BEGIN Entries supplied

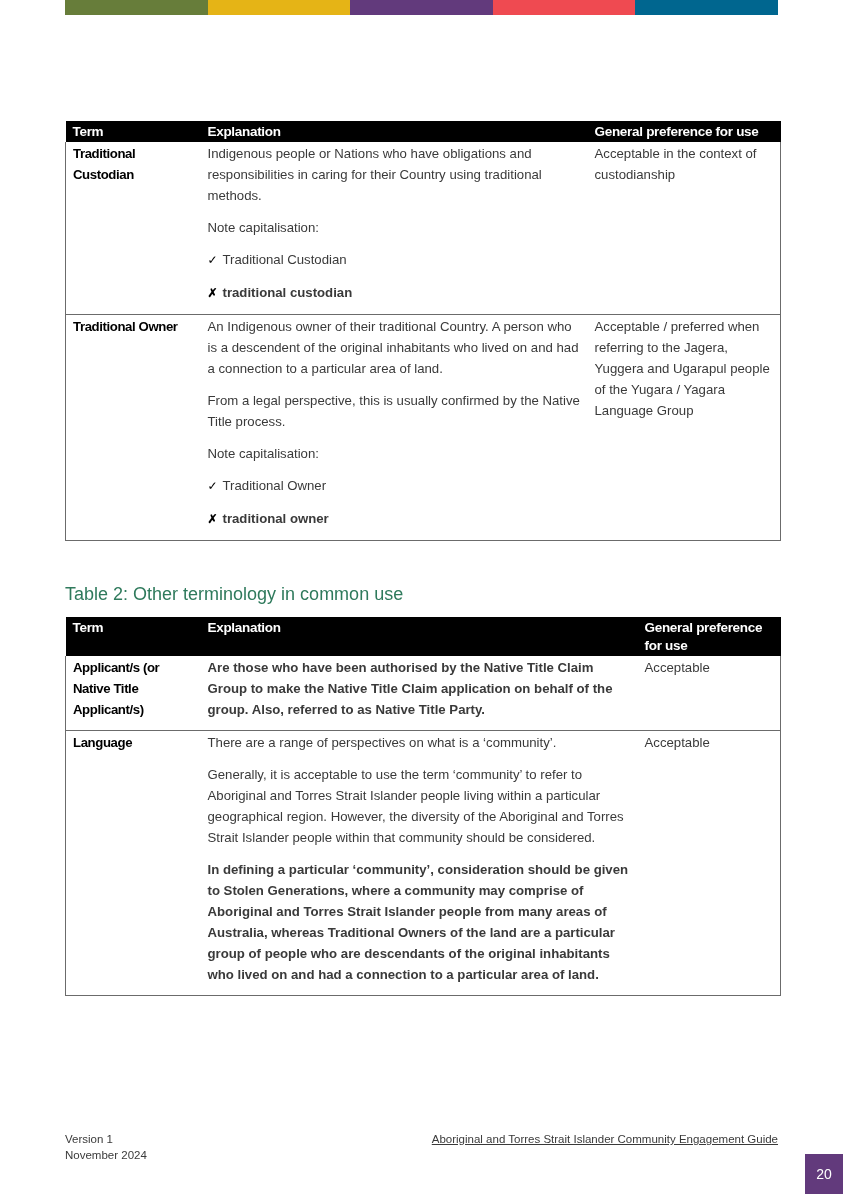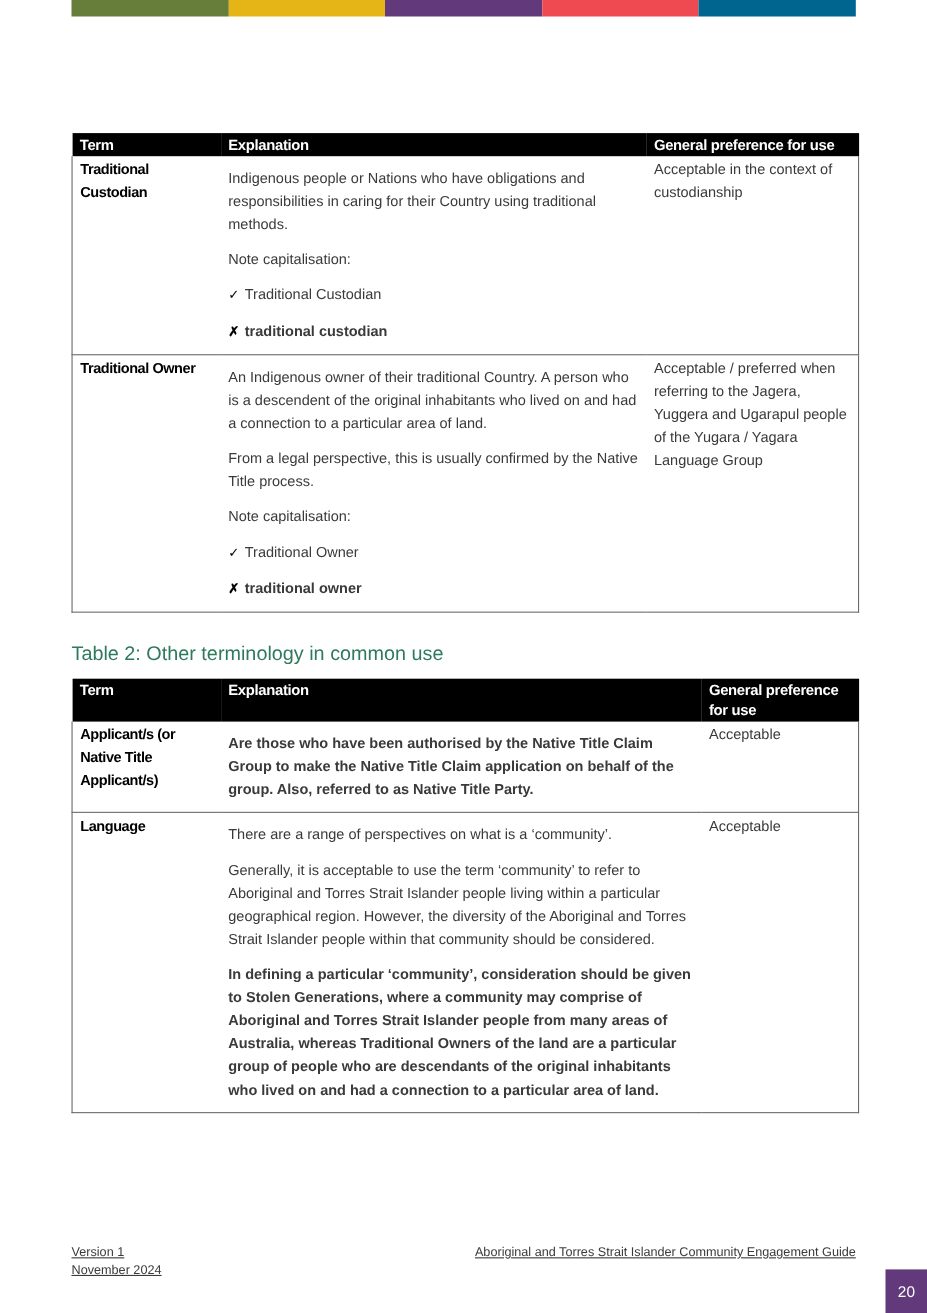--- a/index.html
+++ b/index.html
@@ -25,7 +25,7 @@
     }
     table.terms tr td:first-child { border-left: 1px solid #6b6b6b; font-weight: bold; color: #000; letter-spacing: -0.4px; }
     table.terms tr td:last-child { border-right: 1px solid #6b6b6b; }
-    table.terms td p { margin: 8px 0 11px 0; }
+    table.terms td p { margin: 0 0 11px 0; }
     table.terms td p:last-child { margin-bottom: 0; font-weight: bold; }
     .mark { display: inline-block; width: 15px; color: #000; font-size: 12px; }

END Entries supplied

§ Try it
Without the pictures, write out every entry precisely as it appears.

§ Task answer
--- a/index.html
+++ b/index.html
@@ -25,7 +25,7 @@
     }
     table.terms tr td:first-child { border-left: 1px solid #6b6b6b; font-weight: bold; color: #000; letter-spacing: -0.4px; }
     table.terms tr td:last-child { border-right: 1px solid #6b6b6b; }
-    table.terms td p { margin: 8px 0 11px 0; }
+    table.terms td p { margin: 0 0 11px 0; }
     table.terms td p:last-child { margin-bottom: 0; font-weight: bold; }
     .mark { display: inline-block; width: 15px; color: #000; font-size: 12px; }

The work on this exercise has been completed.